CTS director Iain Patterson says service offers ‘one voice’ to help department exit IT contracts
The government’s Common Technology Services team is pitching itself as a central support and advice service for departments exiting both large and small IT contracts.
Iain Patterson said that, by talking to departments 'with one voice', the CTS was well placed to help teams exit IT contracts - Photo credit: DVLA
The team, which sits within the Government Digital Service, is working to create a common process for exiting IT contracts to help departments bring their IT back in-house more effectively, and encourage them to adopt common technology solutions.
According to figures from the government’s Complex Transaction Team, the value of IT contracts due to end over the course of this parliament is £3.8bn, with £1.5bn of these expiring in the next two years.
The government has committed to encouraging departments to make a clean break from single supplier contracts, and move to common technology solutions that are built or purchased once by the government and then used by a number of departments.
The idea is to save money through using shared and cloud services, as well as stopping departments from getting locked in to contracts that limit innovation and leaves them with legacy technology.
However, the process of switching off large contracts is challenging – the difficulties HMRC has had exiting its £8bn Aspire contract, which began in 2012 and have yet to complete, have been widely reported – and so the CTS is offering itself as a resource for departments faced with exiting their contracts.
In a blogpost, CTS director Iain Patterson said that CTS had been “leading an approach involving expertise from across Cabinet Office which includes the Infrastructure and Projects Authority and the Complex Transaction Team”.

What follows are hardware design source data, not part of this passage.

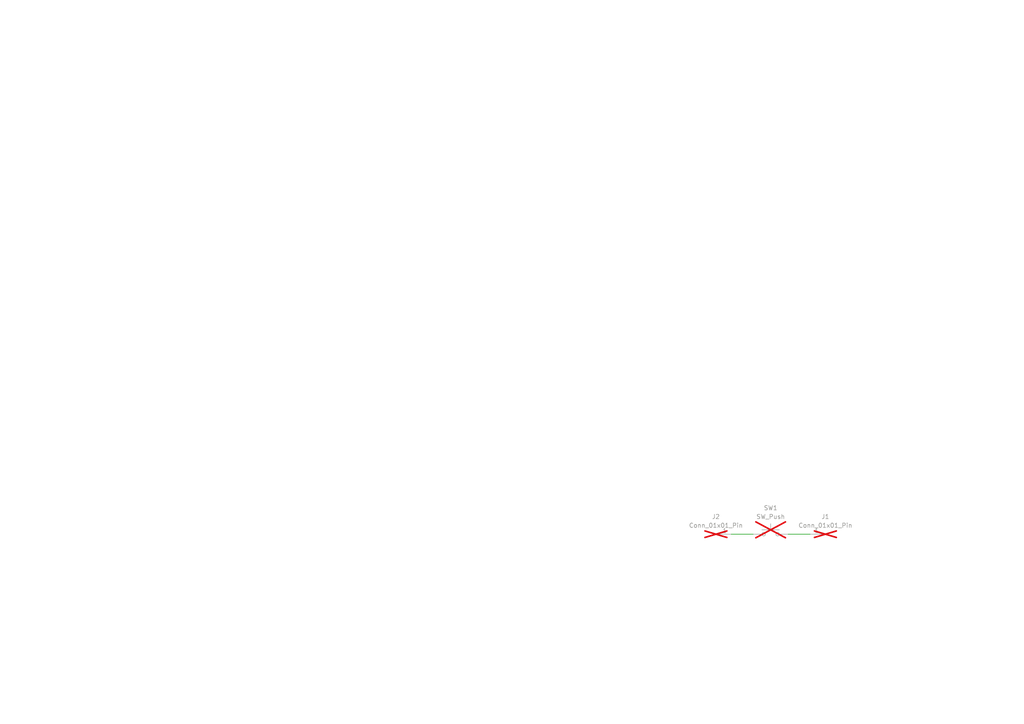
<source format=kicad_sch>
(kicad_sch
	(version 20231120)
	(generator "eeschema")
	(generator_version "8.0")
	(uuid "d9c9f8ef-a1d4-4426-9c91-50d2a8822ce9")
	(paper "A4")
	(title_block
		(title "Trigger contact PCB for GC Ultimate")
		(date "2024-10-29")
		(company "Hand Held Legend, LLC")
		(comment 1 "Designed by Mitch Cairns")
	)
	
	(wire
		(pts
			(xy 228.6 154.94) (xy 234.95 154.94)
		)
		(stroke
			(width 0)
			(type default)
		)
		(uuid "805f1226-7931-4e7b-a4d9-60e97758b41d")
	)
	(wire
		(pts
			(xy 212.09 154.94) (xy 218.44 154.94)
		)
		(stroke
			(width 0)
			(type default)
		)
		(uuid "c9ed6fc0-a6ad-4b3d-91f3-d34cf1cec8d3")
	)
	(symbol
		(lib_id "Connector:Conn_01x01_Pin")
		(at 207.01 154.94 0)
		(unit 1)
		(exclude_from_sim no)
		(in_bom no)
		(on_board yes)
		(dnp yes)
		(fields_autoplaced yes)
		(uuid "80345113-344e-4a17-bf7c-85a0af79011e")
		(property "Reference" "J2"
			(at 207.645 149.86 0)
			(effects
				(font
					(size 1.27 1.27)
				)
			)
		)
		(property "Value" "Conn_01x01_Pin"
			(at 207.645 152.4 0)
			(effects
				(font
					(size 1.27 1.27)
				)
			)
		)
		(property "Footprint" "Connector_PinHeader_2.00mm:PinHeader_1x01_P2.00mm_Vertical"
			(at 207.01 154.94 0)
			(effects
				(font
					(size 1.27 1.27)
				)
				(hide yes)
			)
		)
		(property "Datasheet" "~"
			(at 207.01 154.94 0)
			(effects
				(font
					(size 1.27 1.27)
				)
				(hide yes)
			)
		)
		(property "Description" ""
			(at 207.01 154.94 0)
			(effects
				(font
					(size 1.27 1.27)
				)
				(hide yes)
			)
		)
		(pin "1"
			(uuid "47c9a1a7-612e-41f4-90b3-64f9b2f889ea")
		)
		(instances
			(project "UGC_Trigger"
				(path "/d9c9f8ef-a1d4-4426-9c91-50d2a8822ce9"
					(reference "J2")
					(unit 1)
				)
			)
		)
	)
	(symbol
		(lib_id "Connector:Conn_01x01_Pin")
		(at 240.03 154.94 180)
		(unit 1)
		(exclude_from_sim no)
		(in_bom no)
		(on_board yes)
		(dnp yes)
		(fields_autoplaced yes)
		(uuid "91313ee0-bee3-4dfa-b7b1-1cc5a55aa483")
		(property "Reference" "J1"
			(at 239.395 149.86 0)
			(effects
				(font
					(size 1.27 1.27)
				)
			)
		)
		(property "Value" "Conn_01x01_Pin"
			(at 239.395 152.4 0)
			(effects
				(font
					(size 1.27 1.27)
				)
			)
		)
		(property "Footprint" "Connector_PinHeader_2.00mm:PinHeader_1x01_P2.00mm_Vertical"
			(at 240.03 154.94 0)
			(effects
				(font
					(size 1.27 1.27)
				)
				(hide yes)
			)
		)
		(property "Datasheet" "~"
			(at 240.03 154.94 0)
			(effects
				(font
					(size 1.27 1.27)
				)
				(hide yes)
			)
		)
		(property "Description" ""
			(at 240.03 154.94 0)
			(effects
				(font
					(size 1.27 1.27)
				)
				(hide yes)
			)
		)
		(pin "1"
			(uuid "d2b9d49b-aedc-48b4-940b-9acb4c130c13")
		)
		(instances
			(project "UGC_Trigger"
				(path "/d9c9f8ef-a1d4-4426-9c91-50d2a8822ce9"
					(reference "J1")
					(unit 1)
				)
			)
		)
	)
	(symbol
		(lib_id "Switch:SW_Push")
		(at 223.52 154.94 0)
		(unit 1)
		(exclude_from_sim no)
		(in_bom no)
		(on_board yes)
		(dnp yes)
		(fields_autoplaced yes)
		(uuid "c39a9495-49c4-417f-a89f-376cd91101a9")
		(property "Reference" "SW1"
			(at 223.52 147.32 0)
			(effects
				(font
					(size 1.27 1.27)
				)
			)
		)
		(property "Value" "SW_Push"
			(at 223.52 149.86 0)
			(effects
				(font
					(size 1.27 1.27)
				)
			)
		)
		(property "Footprint" "hhl:starprint"
			(at 223.52 149.86 0)
			(effects
				(font
					(size 1.27 1.27)
				)
				(hide yes)
			)
		)
		(property "Datasheet" "~"
			(at 223.52 149.86 0)
			(effects
				(font
					(size 1.27 1.27)
				)
				(hide yes)
			)
		)
		(property "Description" ""
			(at 223.52 154.94 0)
			(effects
				(font
					(size 1.27 1.27)
				)
				(hide yes)
			)
		)
		(pin "1"
			(uuid "b9e2a0be-44f2-4abc-a91b-640705d7d217")
		)
		(pin "2"
			(uuid "384d010f-50f7-4b16-b7d4-e349f0dc3598")
		)
		(instances
			(project "UGC_Trigger"
				(path "/d9c9f8ef-a1d4-4426-9c91-50d2a8822ce9"
					(reference "SW1")
					(unit 1)
				)
			)
		)
	)
	(sheet_instances
		(path "/"
			(page "1")
		)
	)
)

</source>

Patterson said that, “by talking to departments with one voice” CTS was well placed to offer support during the process and reduce the risks involved in exiting contracts.
As part of this work, the CTS has been working with the Department for Transport team working on HS2, to help bring its IT estate back in-house – a collaboration that started in June 2016.
Although Patterson said that the HS2 team had already been doing a “great job” in migrating to the cloud, he said CTS had run workshops with them to help “accelerate the programme delivery”.
These include support on service requirements, service levels and security requirements, as well as offering procurement capability from the Cabinet Office.
In addition, CTS will offer guidance related to the disaggregation of larger contracts, which involves setting criteria for managing future exits, collaboration between suppliers after disaggregation and processes for working in a disaggregated model.
Patterson added that the work was carried out closely with the Cabinet Office team in charge of spend controls – which limit IT project and programme spending – to make sure all conditional approvals were achievable and in-line with the Technology Code of Practice.
‘Big learning curve’
The work with the HS2 team was one of the first collaborations between CTS and a department, and Patterson described it as a “big learning curve” that would be built upon in future exit frameworks.
He also emphasised that the team doesn’t just provide support for major exit programmes, saying that it was “building up a knowledge base of documents and tools which will be useful to programmes of any size”.
“With this constantly evolving knowledge base we can provide smaller programmes with the advice and capability they need to help themselves,” he said.
“It will continue to grow as we work with more exit programmes, learn lessons and identify the best practice that is already happening out there.”
Earlier this month, the government published its transformation strategy that aimed to stress its commitment to “exiting large single supplier and multi-year IT contracts”, which it said was a precondition for carrying out the plans set out in the document.
However, it also argued that this alone would not “solve the problem of legacy technology”, and that the “right commercial models” were needed to deliver shared platforms, components and business capabilities.